+++ Data section +++

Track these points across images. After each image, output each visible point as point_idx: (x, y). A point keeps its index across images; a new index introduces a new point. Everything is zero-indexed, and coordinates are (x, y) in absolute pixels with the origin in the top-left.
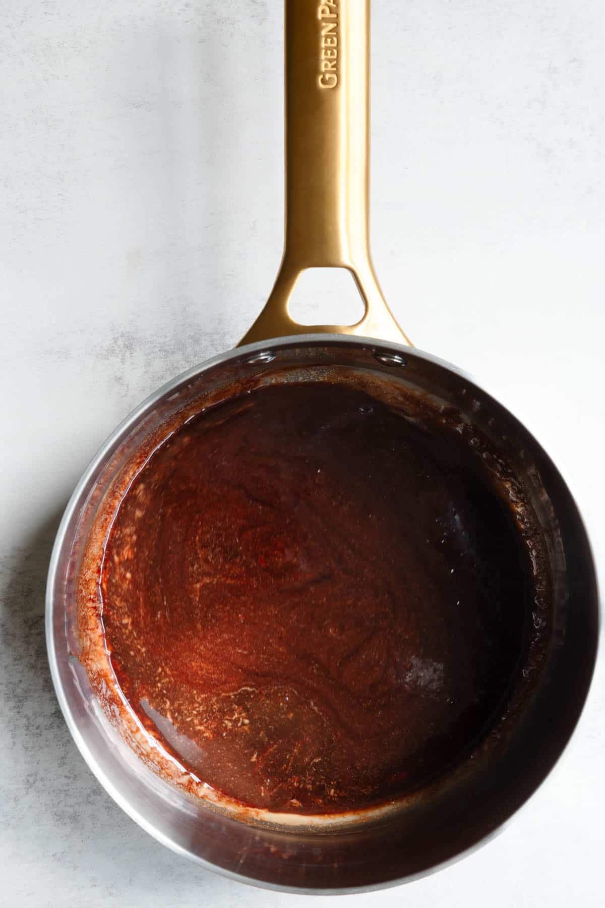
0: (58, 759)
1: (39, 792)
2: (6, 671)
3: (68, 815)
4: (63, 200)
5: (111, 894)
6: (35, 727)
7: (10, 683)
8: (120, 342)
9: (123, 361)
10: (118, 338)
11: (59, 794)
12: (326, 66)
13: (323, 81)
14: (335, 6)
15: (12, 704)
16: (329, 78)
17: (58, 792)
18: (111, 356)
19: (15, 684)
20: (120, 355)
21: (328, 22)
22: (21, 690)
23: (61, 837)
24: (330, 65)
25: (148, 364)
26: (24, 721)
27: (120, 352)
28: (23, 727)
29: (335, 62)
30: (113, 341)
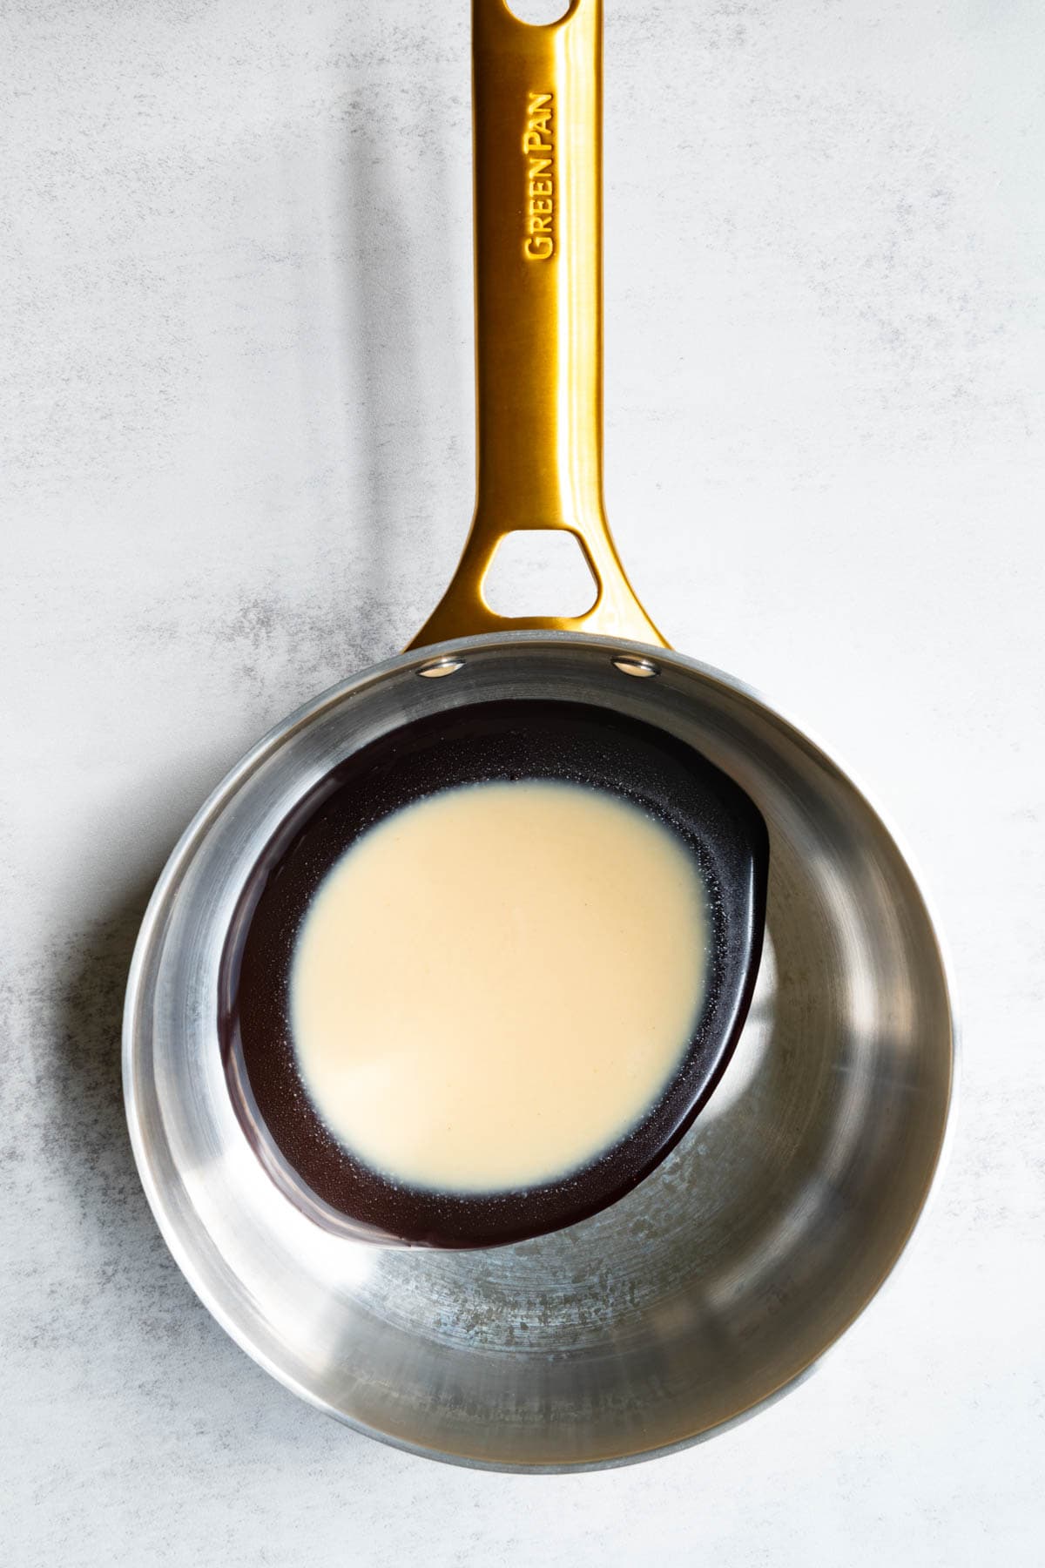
0: (152, 1239)
1: (120, 1289)
2: (74, 1105)
3: (164, 1324)
4: (166, 399)
5: (226, 1446)
6: (117, 1190)
7: (80, 1123)
8: (252, 616)
9: (256, 644)
10: (248, 608)
11: (151, 1292)
12: (536, 225)
13: (533, 249)
14: (548, 132)
15: (83, 1155)
16: (541, 244)
17: (150, 1289)
18: (239, 636)
19: (87, 1126)
20: (252, 636)
21: (538, 158)
22: (96, 1135)
23: (153, 1359)
24: (542, 223)
25: (293, 649)
26: (100, 1182)
27: (251, 630)
28: (99, 1190)
29: (550, 219)
30: (241, 613)
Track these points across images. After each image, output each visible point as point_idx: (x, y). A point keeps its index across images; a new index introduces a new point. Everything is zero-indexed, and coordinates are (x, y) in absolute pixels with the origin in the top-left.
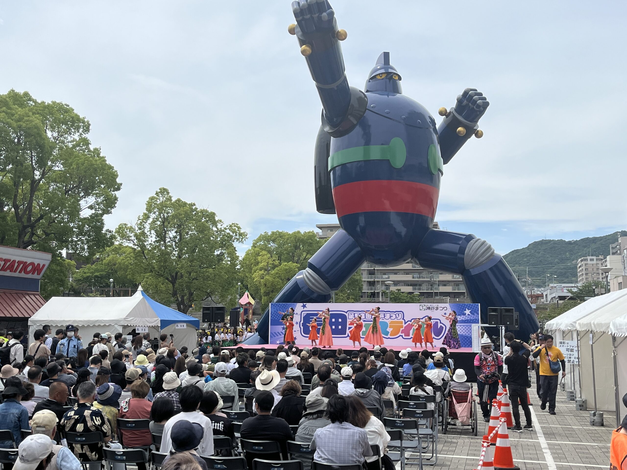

+++

**Requirement**
Reproduce all of the material above verbatim, line by line, leaving out the pictures.

**Answer below**
Track these points across images. After each image, output each visible point as point_idx: (x, y). A point keeps its index across images; a new index introduces a new point. Everything is zero-indexed, and coordinates are (x, y) in absolute pixels with the origin in the top-left.
0: (58, 759)
1: (39, 792)
2: (6, 671)
3: (68, 815)
4: (63, 200)
5: (111, 894)
6: (35, 727)
7: (10, 683)
8: (120, 342)
9: (123, 361)
10: (118, 338)
11: (59, 794)
12: (326, 66)
13: (323, 81)
14: (335, 6)
15: (12, 704)
16: (329, 78)
17: (58, 792)
18: (111, 356)
19: (15, 684)
20: (120, 355)
21: (328, 22)
22: (21, 690)
23: (61, 837)
24: (330, 65)
25: (148, 364)
26: (24, 721)
27: (120, 352)
28: (23, 727)
29: (335, 62)
30: (113, 341)
0: (152, 1239)
1: (120, 1289)
2: (74, 1105)
3: (164, 1324)
4: (166, 399)
5: (226, 1446)
6: (117, 1190)
7: (80, 1123)
8: (252, 616)
9: (256, 644)
10: (248, 608)
11: (151, 1292)
12: (536, 225)
13: (533, 249)
14: (548, 132)
15: (83, 1155)
16: (541, 244)
17: (150, 1289)
18: (239, 636)
19: (87, 1126)
20: (252, 636)
21: (538, 158)
22: (96, 1135)
23: (153, 1359)
24: (542, 223)
25: (293, 649)
26: (100, 1182)
27: (251, 630)
28: (99, 1190)
29: (550, 219)
30: (241, 613)
Track these points across images. After each image, output each visible point as point_idx: (x, y). A point keeps its index across images; a new index introduces a new point. Everything is zero-indexed, and coordinates are (x, y) in absolute pixels with the origin in the top-left.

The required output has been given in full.